[Data excerpts]
====
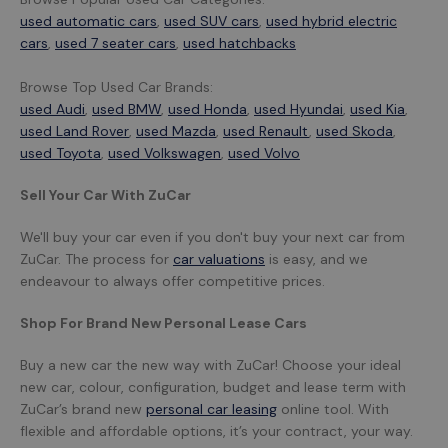
used automatic cars
,
used SUV cars
,
used hybrid electric
cars
,
used 7 seater cars
,
used hatchbacks
Browse Top Used Car Brands:
used Audi
,
used BMW
,
used Honda
,
used Hyundai
,
used Kia
,
used Land Rover
,
used Mazda
,
used Renault
,
used Skoda
,
used Toyota
,
used Volkswagen
,
used Volvo
Sell Your Car With ZuCar
We'll buy your car even if you don't buy your next car from
ZuCar. The process for
car valuations
is easy, and we
endeavour to always offer competitive prices.
Shop For Brand New Personal Lease Cars
Buy a new car the new way with ZuCar! Choose your ideal
new car, colour, configuration, budget and lease term with
ZuCar’s brand new
personal car leasing
online tool. With
flexible and affordable options, it’s your contract, your way.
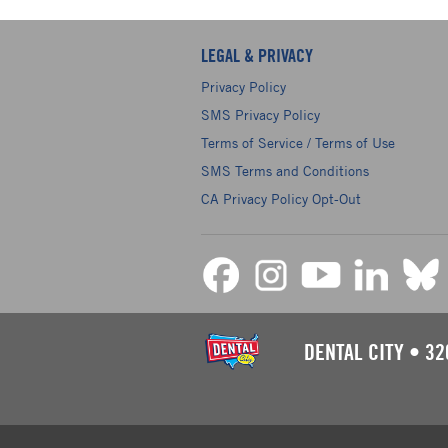
LEGAL & PRIVACY
Privacy Policy
SMS Privacy Policy
Terms of Service / Terms of Use
SMS Terms and Conditions
CA Privacy Policy Opt-Out
DENTAL CITY
•
32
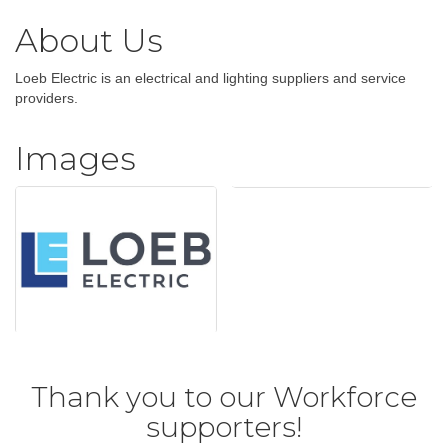
About Us
Loeb Electric is an electrical and lighting suppliers and service
providers.
Images
Thank you to our Workforce
supporters!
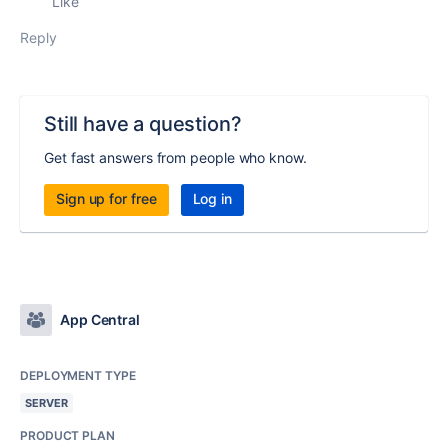
Like
Reply
Still have a question?
Get fast answers from people who know.
Sign up for free
Log in
App Central
DEPLOYMENT TYPE
SERVER
PRODUCT PLAN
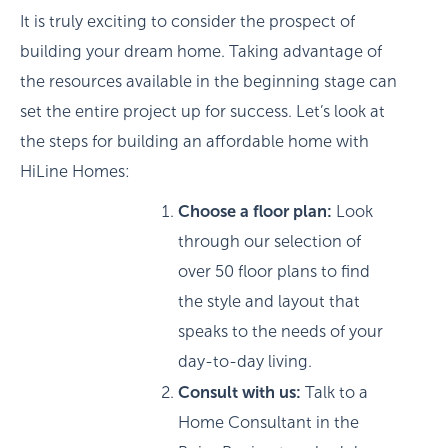
It is truly exciting to consider the prospect of
building your dream home. Taking advantage of
the resources available in the beginning stage can
set the entire project up for success. Let’s look at
the steps for building an affordable home with
HiLine Homes:
Choose a floor plan:
Look
through our selection of
over 50 floor plans to find
the style and layout that
speaks to the needs of your
day-to-day living.
Consult with us:
Talk to a
Home Consultant in the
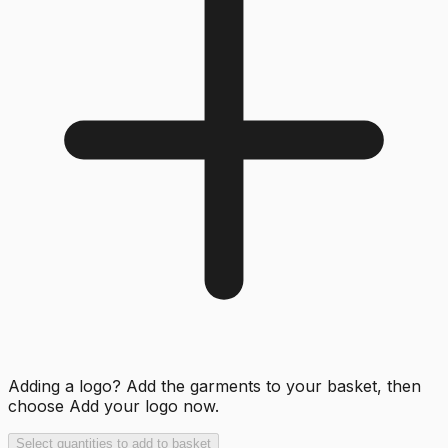
Adding a logo? Add the garments to your basket, then
choose
Add your logo now
.
Select quantities to add to basket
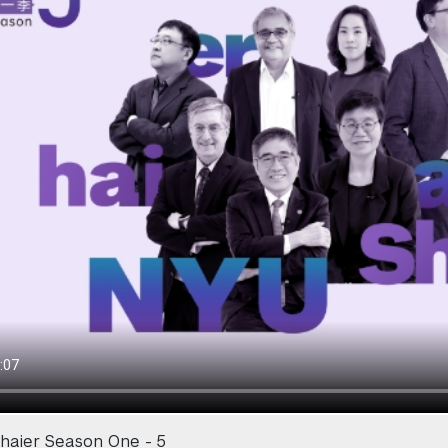
haier Season One - 5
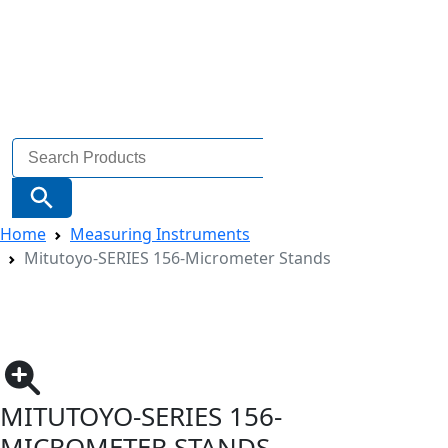
Search
for:
Search Button
Home
Measuring Instruments
Mitutoyo-SERIES 156-Micrometer Stands
MITUTOYO-SERIES 156-
MICROMETER STANDS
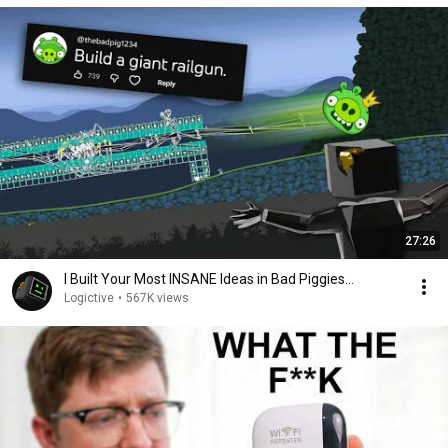
27:26
I Built Your Most INSANE Ideas in Bad Piggies...
Logictive
•
567K views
====
■ **What you have to do**: Exactly the lines from the one containing "Add your logo now" through the end of the data above: repeat those, both ends included, and nothing else. Skip the pictures.

■ **Answer section**:
Add your logo now
.
Select quantities to add to basket
haier Season One - 5
Search
for:
Search Button
Home
Measuring Instruments
Mitutoyo-SERIES 156-Micrometer Stands
MITUTOYO-SERIES 156-
MICROMETER STANDS
27:26
I Built Your Most INSANE Ideas in Bad Piggies...
Logictive
•
567K views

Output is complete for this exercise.